Record list
────────────────

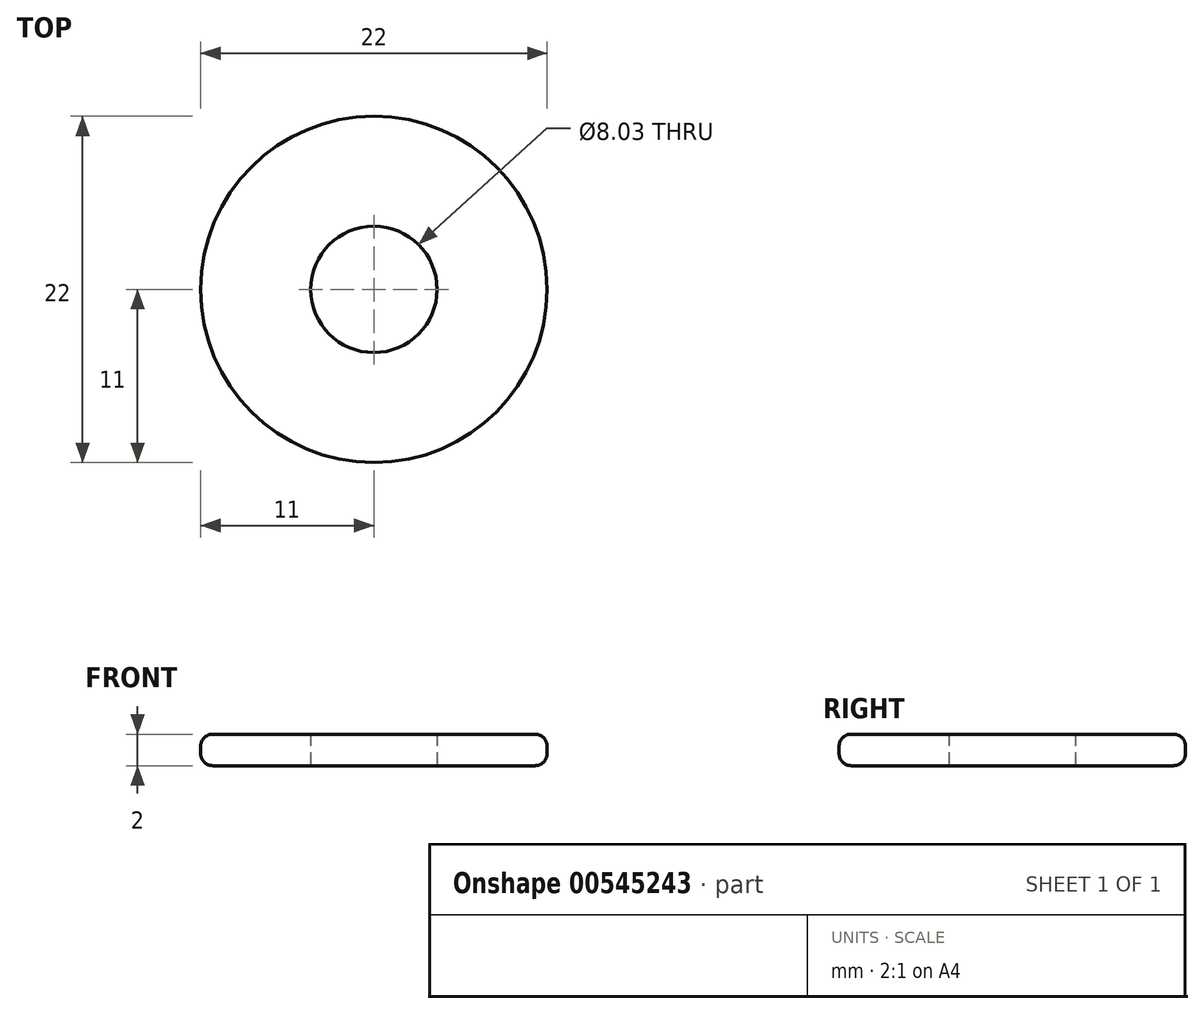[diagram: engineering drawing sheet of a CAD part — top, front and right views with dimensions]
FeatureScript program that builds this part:
annotation { "Feature Type Name" : "Feature", "Feature Type Description" : "" }
export const myFeature = defineFeature(function(context is Context, id is Id, definition is map)
    precondition{}
    {
        {
            var Q0;
            Q0=qCreatedBy(makeId("Top.planeOp"),FACE);
            var sketch = newSketch(context, id + "F0", { "sketchPlane" : qUnion([Q0])});
            skCircle(sketch, "E0", {"center": v(0, 0) * mm, "radius": 11 * mm});
            skSolve(sketch);
        }
        {
            var Q0;
            Q0 = qSketchRegion(id + "F0", true);
            extrude(context, id + "F1", {"entities" : qUnion([Q0]), "depth" : 2 * mm, "offsetDistance" : 25.4 * mm});
        }
        {
            var Q0;
            Q0=qCreatedBy(makeId("Top.planeOp"),FACE);
            var sketch = newSketch(context, id + "F2", { "sketchPlane" : qUnion([Q0])});
            skCircle(sketch, "E1", {"center": v(0, 0) * mm, "radius": 4.01 * mm});
            skSolve(sketch);
        }
        {
            var Q0;
            Q0=makeQuery(id+"F2.imprint","IMPRINT",FACE,{"disambiguationData":[TD([[makeQuery(id+"F2.imprint","IMPRINT",EDGE,{"derivedFrom":sQuery(id+"F2.wireOp",EDGE,"E1")}),1.0]])]});
            extrude(context, id + "F3", {"entities" : qUnion([Q0]), "operationType" : NewBodyOperationType.REMOVE, "depth" : 2 * mm, "offsetDistance" : 25.4 * mm});
        }
        {
            var Q0;
            Q0=makeQuery(id+"F1.opExtrude","CAP_EDGE",EDGE,{"disambiguationData":[OSD([sQuery(id+"F0.wireOp",EDGE,"E0")])],"isStart":false});
            var Q1;
            Q1=makeQuery(id+"F1.opExtrude","CAP_EDGE",EDGE,{"disambiguationData":[OSD([sQuery(id+"F0.wireOp",EDGE,"E0")])],"isStart":true});
            fillet(context, id + "F4", {"entities" : qUnion([Q0, Q1]), "radius" : 0.76 * mm, "tangentPropagation" : true, "allowEdgeOverflow" : false});
        }
    });
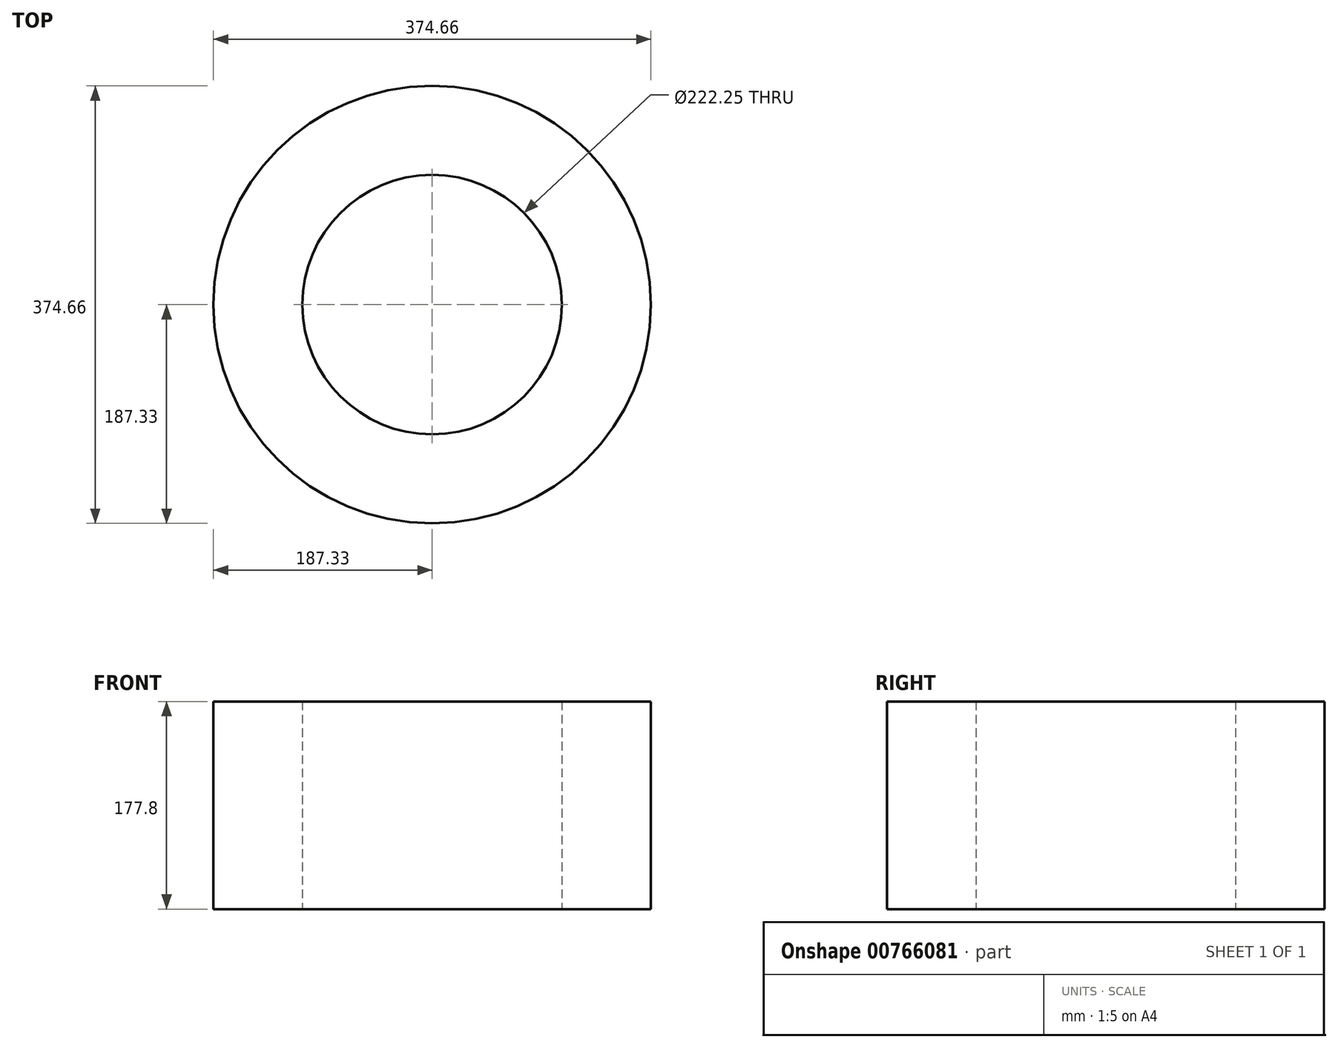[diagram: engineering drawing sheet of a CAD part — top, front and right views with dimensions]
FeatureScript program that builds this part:
annotation { "Feature Type Name" : "Feature", "Feature Type Description" : "" }
export const myFeature = defineFeature(function(context is Context, id is Id, definition is map)
    precondition{}
    {
        {
            var Q0;
            Q0=qCreatedBy(makeId("Front.planeOp"),FACE);
            var sketch = newSketch(context, id + "F0", { "sketchPlane" : qUnion([Q0])});
            skLineSegment(sketch, "E0", {"start": v(0, 0) * mm, "end": v(0, 719.83) * mm, "construction": true});
            skLineSegment(sketch, "E1", {"start": v(381, 727.2) * mm, "end": v(381, -112.59) * mm, "construction": true});
            skLineSegment(sketch, "E2", {"start": v(-124.84, 645.16) * mm, "end": v(765.44, 645.16) * mm});
            skLineSegment(sketch, "E3", {"start": v(114.3, -53.81) * mm, "end": v(114.3, 714.98) * mm, "construction": true});
            skLineSegment(sketch, "E4", {"start": v(120.65, 406.95) * mm, "end": v(120.65, 550.02) * mm, "construction": true});
            skLineSegment(sketch, "E5", {"start": v(111.12, 330.2) * mm, "end": v(111.13, 0) * mm});
            skLineSegment(sketch, "E6", {"start": v(-153.27, 304.8) * mm, "end": v(640.71, 304.8) * mm, "construction": true});
            skLineSegment(sketch, "E7", {"start": v(111.13, 0) * mm, "end": v(330.2, 0) * mm});
            skLineSegment(sketch, "E8", {"start": v(136.53, 330.2) * mm, "end": v(136.53, 609.6) * mm});
            skLineSegment(sketch, "E9", {"start": v(136.53, 609.6) * mm, "end": v(355.6, 609.6) * mm});
            skLineSegment(sketch, "E10", {"start": v(355.6, 609.6) * mm, "end": v(355.6, 279.4) * mm});
            skLineSegment(sketch, "E11", {"start": v(355.6, 279.4) * mm, "end": v(330.2, 279.4) * mm});
            skLineSegment(sketch, "E12", {"start": v(330.2, 279.4) * mm, "end": v(330.2, 0) * mm});
            skLineSegment(sketch, "E13", {"start": v(111.13, 330.2) * mm, "end": v(136.53, 330.2) * mm});
            skLineSegment(sketch, "E14", {"start": v(111.13, 177.8) * mm, "end": v(187.33, 177.8) * mm});
            skLineSegment(sketch, "E15", {"start": v(187.33, 177.8) * mm, "end": v(187.33, 0) * mm});
            skLineSegment(sketch, "E16", {"start": v(279.4, 609.6) * mm, "end": v(279.4, 431.8) * mm});
            skLineSegment(sketch, "E17", {"start": v(279.4, 431.8) * mm, "end": v(355.6, 431.8) * mm});
            skSolve(sketch);
        }
        {
            var Q0;
            Q0=makeQuery(id+"F0.imprint","IMPRINT",FACE,{"disambiguationData":[TD([[makeQuery(id+"F0.imprint","IMPRINT",EDGE,{"derivedFrom":sQuery(id+"F0.wireOp",EDGE,"E5")}),1.0]])]});
            var Q1;
            Q1=sQuery(id+"F0.wireOp",EDGE,"E0");
            revolve(context, id + "F1", {"surfaceOperationType" : NewSurfaceOperationType.NEW, "entities" : qUnion([Q0]), "axis" : qUnion([Q1]), "revolveType" : RevolveType.FULL});
        }
    });
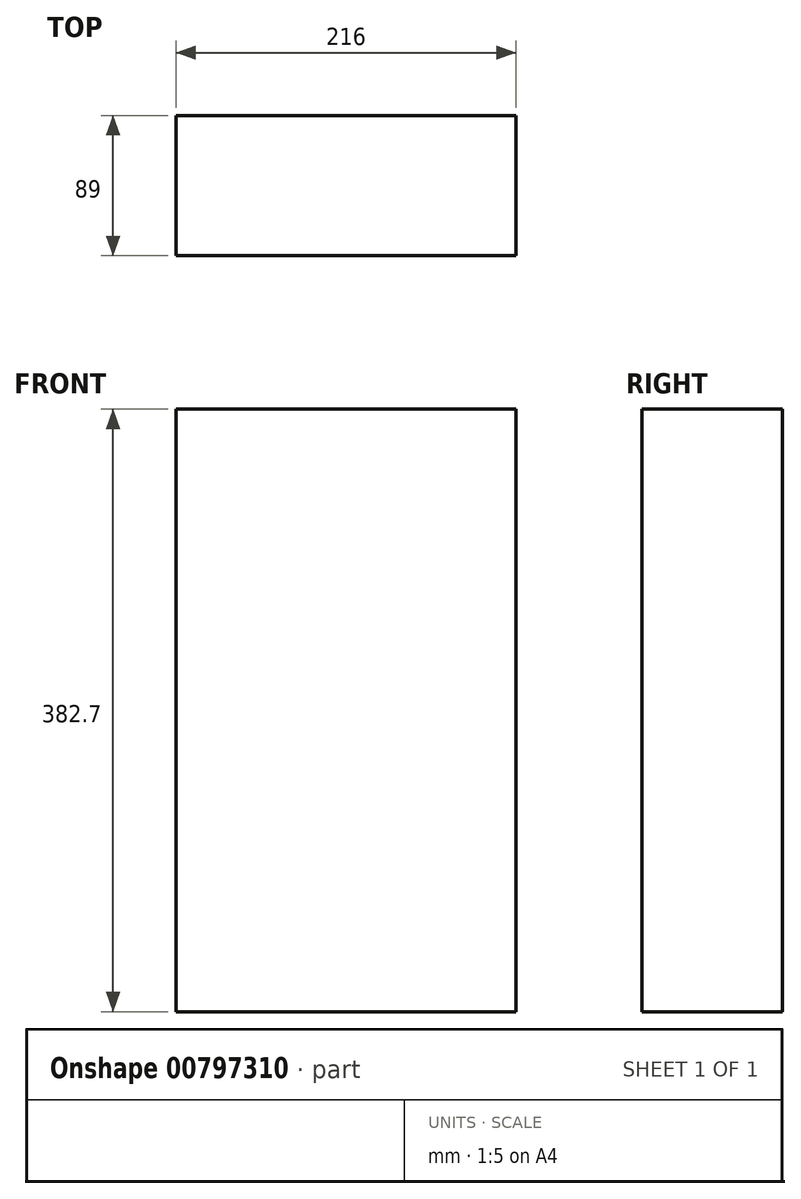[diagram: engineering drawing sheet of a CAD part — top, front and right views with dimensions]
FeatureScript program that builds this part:
annotation { "Feature Type Name" : "Feature", "Feature Type Description" : "" }
export const myFeature = defineFeature(function(context is Context, id is Id, definition is map)
    precondition{}
    {
        {
            var Q0;
            Q0=qCreatedBy(makeId("Front.planeOp"),FACE);
            var sketch = newSketch(context, id + "F0", { "sketchPlane" : qUnion([Q0])});
            skLineSegment(sketch, "E0.bottom", {"start": v(108, 191.35) * mm, "end": v(-108, 191.35) * mm});
            skLineSegment(sketch, "E0.top", {"start": v(108, -191.35) * mm, "end": v(-108, -191.35) * mm});
            skLineSegment(sketch, "E0.left", {"start": v(108, 191.35) * mm, "end": v(108, -191.35) * mm});
            skLineSegment(sketch, "E0.right", {"start": v(-108, 191.35) * mm, "end": v(-108, -191.35) * mm});
            skPoint(sketch, "E0.middle", {"position": v(0, 0) * mm});
            skSolve(sketch);
        }
        {
            var Q0;
            Q0=qSketchRegion(id+"F0",true);
            extrude(context, id + "F1", {"entities" : qUnion([Q0]), "depth" : 89 * mm, "offsetDistance" : 25 * mm, "symmetric" : true});
        }
    });
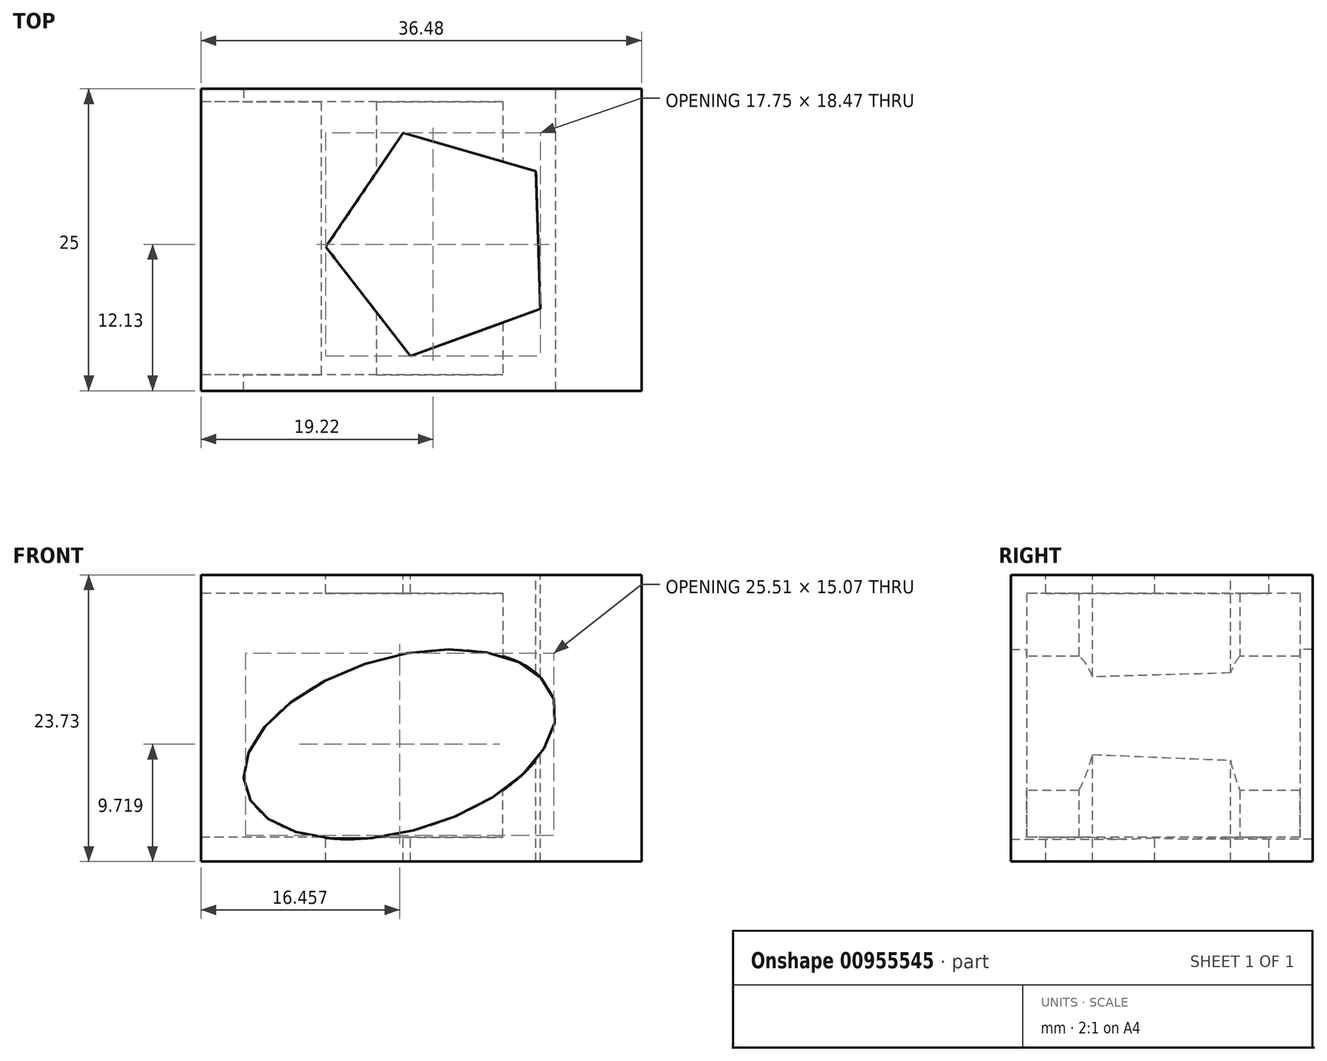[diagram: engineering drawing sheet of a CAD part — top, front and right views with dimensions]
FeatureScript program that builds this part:
annotation { "Feature Type Name" : "Feature", "Feature Type Description" : "" }
export const myFeature = defineFeature(function(context is Context, id is Id, definition is map)
    precondition{}
    {
        {
            var Q0;
            Q0=qCreatedBy(makeId("Front.planeOp"),FACE);
            var sketch = newSketch(context, id + "F0", { "sketchPlane" : qUnion([Q0])});
            skLineSegment(sketch, "E0.bottom", {"start": v(36.48, 23.73) * mm, "end": v(0, 23.73) * mm});
            skLineSegment(sketch, "E0.top", {"start": v(36.48, 0) * mm, "end": v(0, 0) * mm});
            skLineSegment(sketch, "E0.left", {"start": v(36.48, 23.73) * mm, "end": v(36.48, 0) * mm});
            skLineSegment(sketch, "E0.right", {"start": v(0, 23.73) * mm, "end": v(0, 0) * mm});
            skSolve(sketch);
        }
        {
            var Q0;
            Q0 = qSketchRegion(id + "F0", true);
            extrude(context, id + "F1", {"entities" : qUnion([Q0]), "depth" : 25 * mm, "offsetDistance" : 25 * mm});
        }
        {
            var Q0;
            Q0=makeQuery(id+"F1.opExtrude","CAP_FACE",FACE,{"disambiguationData":[OSD([sQuery(id+"F0.wireOp",EDGE,"E0.bottom"),sQuery(id+"F0.wireOp",EDGE,"E0.top"),sQuery(id+"F0.wireOp",EDGE,"E0.left"),sQuery(id+"F0.wireOp",EDGE,"E0.right")])],"isStart":false});
            var sketch = newSketch(context, id + "F2", { "sketchPlane" : qUnion([Q0])});
            skEllipse(sketch, "E1", {"center": v(16.46, 9.72) * mm, "majorRadius": 13.3 * mm, "minorRadius": 7.2 * mm, "majorAxis": v(0.96, 0.28)});
            skSolve(sketch);
        }
        {
            var Q0;
            Q0=makeQuery(id+"F2.imprint","IMPRINT",FACE,{"disambiguationData":[TD([[makeQuery(id+"F2.imprint","IMPRINT",EDGE,{"derivedFrom":sQuery(id+"F2.wireOp",EDGE,"E1")}),1.0]])]});
            extrude(context, id + "F3", {"entities" : qUnion([Q0]), "operationType" : NewBodyOperationType.REMOVE, "oppositeDirection" : true, "depth" : 25 * mm, "offsetDistance" : 25 * mm});
        }
        {
            var Q0;
            Q0=makeQuery(id+"F1.opExtrude","SWEPT_FACE",FACE,{"disambiguationData":[OSD([sQuery(id+"F0.wireOp",EDGE,"E0.bottom")])]});
            var sketch = newSketch(context, id + "F4", { "sketchPlane" : qUnion([Q0])});
            skCircle(sketch, "E2.cCircle", {"center": v(20.06, -12.77) * mm, "radius": 7.86 * mm, "construction": true});
            skLineSegment(sketch, "E2.0", {"start": v(10.34, -13.08) * mm, "end": v(16.76, -3.63) * mm});
            skLineSegment(sketch, "E2.1", {"start": v(16.76, -3.63) * mm, "end": v(27.73, -6.81) * mm});
            skLineSegment(sketch, "E2.2", {"start": v(27.73, -6.81) * mm, "end": v(28.1, -18.23) * mm});
            skLineSegment(sketch, "E2.3", {"start": v(28.1, -18.23) * mm, "end": v(17.35, -22.1) * mm});
            skLineSegment(sketch, "E2.4", {"start": v(17.35, -22.1) * mm, "end": v(10.34, -13.08) * mm});
            skPoint(sketch, "E2.0.midPoint", {"position": v(13.55, -8.36) * mm});
            skSolve(sketch);
        }
        {
            var Q0;
            Q0 = qSketchRegion(id + "F4", true);
            extrude(context, id + "F5", {"entities" : qUnion([Q0]), "operationType" : NewBodyOperationType.REMOVE, "oppositeDirection" : true, "depth" : 25 * mm, "offsetDistance" : 25 * mm});
        }
        {
            var Q0;
            Q0=makeQuery(id+"F1.opExtrude","SWEPT_FACE",FACE,{"disambiguationData":[OSD([sQuery(id+"F0.wireOp",EDGE,"E0.right")])]});
            var sketch = newSketch(context, id + "F6", { "sketchPlane" : qUnion([Q0])});
            skLineSegment(sketch, "E3.bottom", {"start": v(1.07, 22.22) * mm, "end": v(23.68, 22.22) * mm});
            skLineSegment(sketch, "E3.top", {"start": v(1.07, 2) * mm, "end": v(23.68, 2) * mm});
            skLineSegment(sketch, "E3.left", {"start": v(1.07, 22.22) * mm, "end": v(1.07, 2) * mm});
            skLineSegment(sketch, "E3.right", {"start": v(23.68, 22.22) * mm, "end": v(23.68, 2) * mm});
            skSolve(sketch);
        }
        {
            var Q0;
            Q0 = qSketchRegion(id + "F6", true);
            extrude(context, id + "F7", {"entities" : qUnion([Q0]), "operationType" : NewBodyOperationType.REMOVE, "oppositeDirection" : true, "depth" : 25 * mm, "offsetDistance" : 25 * mm});
        }
    });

────────────────

Directions for this task
From the rows above, copy out each line that contains the string "false". Matching is case-sensitive.

Correct output
            Q0=makeQuery(id+"F1.opExtrude","CAP_EDGE",EDGE,{"disambiguationData":[OSD([sQuery(id+"F0.wireOp",EDGE,"E0")])],"isStart":false});
            fillet(context, id + "F4", {"entities" : qUnion([Q0, Q1]), "radius" : 0.76 * mm, "tangentPropagation" : true, "allowEdgeOverflow" : false});
            Q0=makeQuery(id+"F1.opExtrude","CAP_FACE",FACE,{"disambiguationData":[OSD([sQuery(id+"F0.wireOp",EDGE,"E0.bottom"),sQuery(id+"F0.wireOp",EDGE,"E0.top"),sQuery(id+"F0.wireOp",EDGE,"E0.left"),sQuery(id+"F0.wireOp",EDGE,"E0.right")])],"isStart":false});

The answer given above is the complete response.